DIRECTIONS:
Each entry below should be written out exactly as it is, with no pictures.

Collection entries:
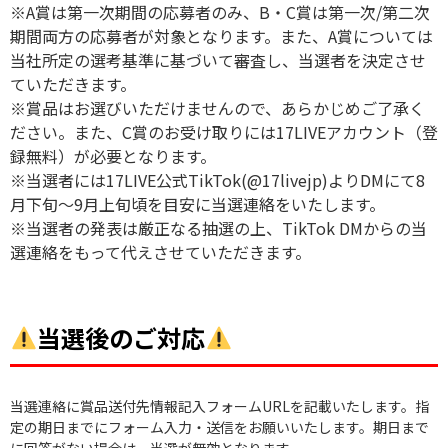
※A賞は第一次期間の応募者のみ、B・C賞は第一次/第二次
期間両方の応募者が対象となります。また、A賞については
当社所定の選考基準に基づいて審査し、当選者を決定させ
ていただきます。
※賞品はお選びいただけませんので、あらかじめご了承く
ださい。また、C賞のお受け取りには17LIVEアカウント（登
録無料）が必要となります。
※当選者には17LIVE公式TikTok(@17livejp)よりDMにて8
月下旬〜9月上旬頃を目安に当選連絡をいたします。
※当選者の発表は厳正なる抽選の上、TikTok DMからの当
選連絡をもって代えさせていただきます。
当選後のご対応
当選連絡に賞品送付先情報記入フォームURLを記載いたします。指
定の期日までにフォーム入力・送信をお願いいたします。期日まで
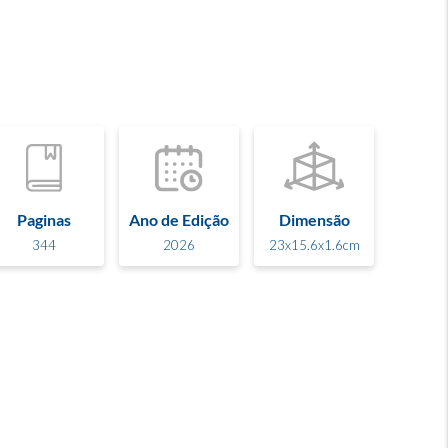
Paginas
Ano de Edição
Dimensão
344
2026
23x15.6x1.6cm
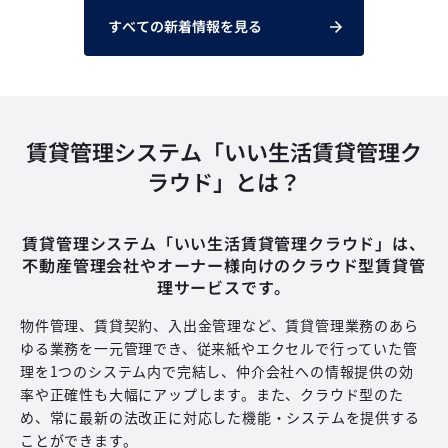
すべての新着情報を見る
賃貸管理システム「いい生活賃貸管理ク
ラウド」とは？
賃貸管理システム「いい生活賃貸管理クラウド」は、
不動産管理会社やオーナー様向けのクラウド型賃貸管
理サービスです。
物件管理、賃貸契約、入出金管理など、賃貸管理業務のあら
ゆる業務を一元管理でき、従来紙やエクセルで行っていた管
理を1つのシステム内で完結し、仲介会社への情報提供の効
率や正確性も大幅にアップします。また、クラウド型のた
め、常に最新の法改正に対応した機能・システムを提供する
ことができます。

ANSWER AREA:
※A賞は第一次期間の応募者のみ、B・C賞は第一次/第二次
期間両方の応募者が対象となります。また、A賞については
当社所定の選考基準に基づいて審査し、当選者を決定させ
ていただきます。
※賞品はお選びいただけませんので、あらかじめご了承く
ださい。また、C賞のお受け取りには17LIVEアカウント（登
録無料）が必要となります。
※当選者には17LIVE公式TikTok(@17livejp)よりDMにて8
月下旬〜9月上旬頃を目安に当選連絡をいたします。
※当選者の発表は厳正なる抽選の上、TikTok DMからの当
選連絡をもって代えさせていただきます。
当選後のご対応
当選連絡に賞品送付先情報記入フォームURLを記載いたします。指
定の期日までにフォーム入力・送信をお願いいたします。期日まで
Paginas
Ano de Edição
Dimensão
344
2026
23x15.6x1.6cm
すべての新着情報を見る
賃貸管理システム「いい生活賃貸管理ク
ラウド」とは？
賃貸管理システム「いい生活賃貸管理クラウド」は、
不動産管理会社やオーナー様向けのクラウド型賃貸管
理サービスです。
物件管理、賃貸契約、入出金管理など、賃貸管理業務のあら
ゆる業務を一元管理でき、従来紙やエクセルで行っていた管
理を1つのシステム内で完結し、仲介会社への情報提供の効
率や正確性も大幅にアップします。また、クラウド型のた
め、常に最新の法改正に対応した機能・システムを提供する
ことができます。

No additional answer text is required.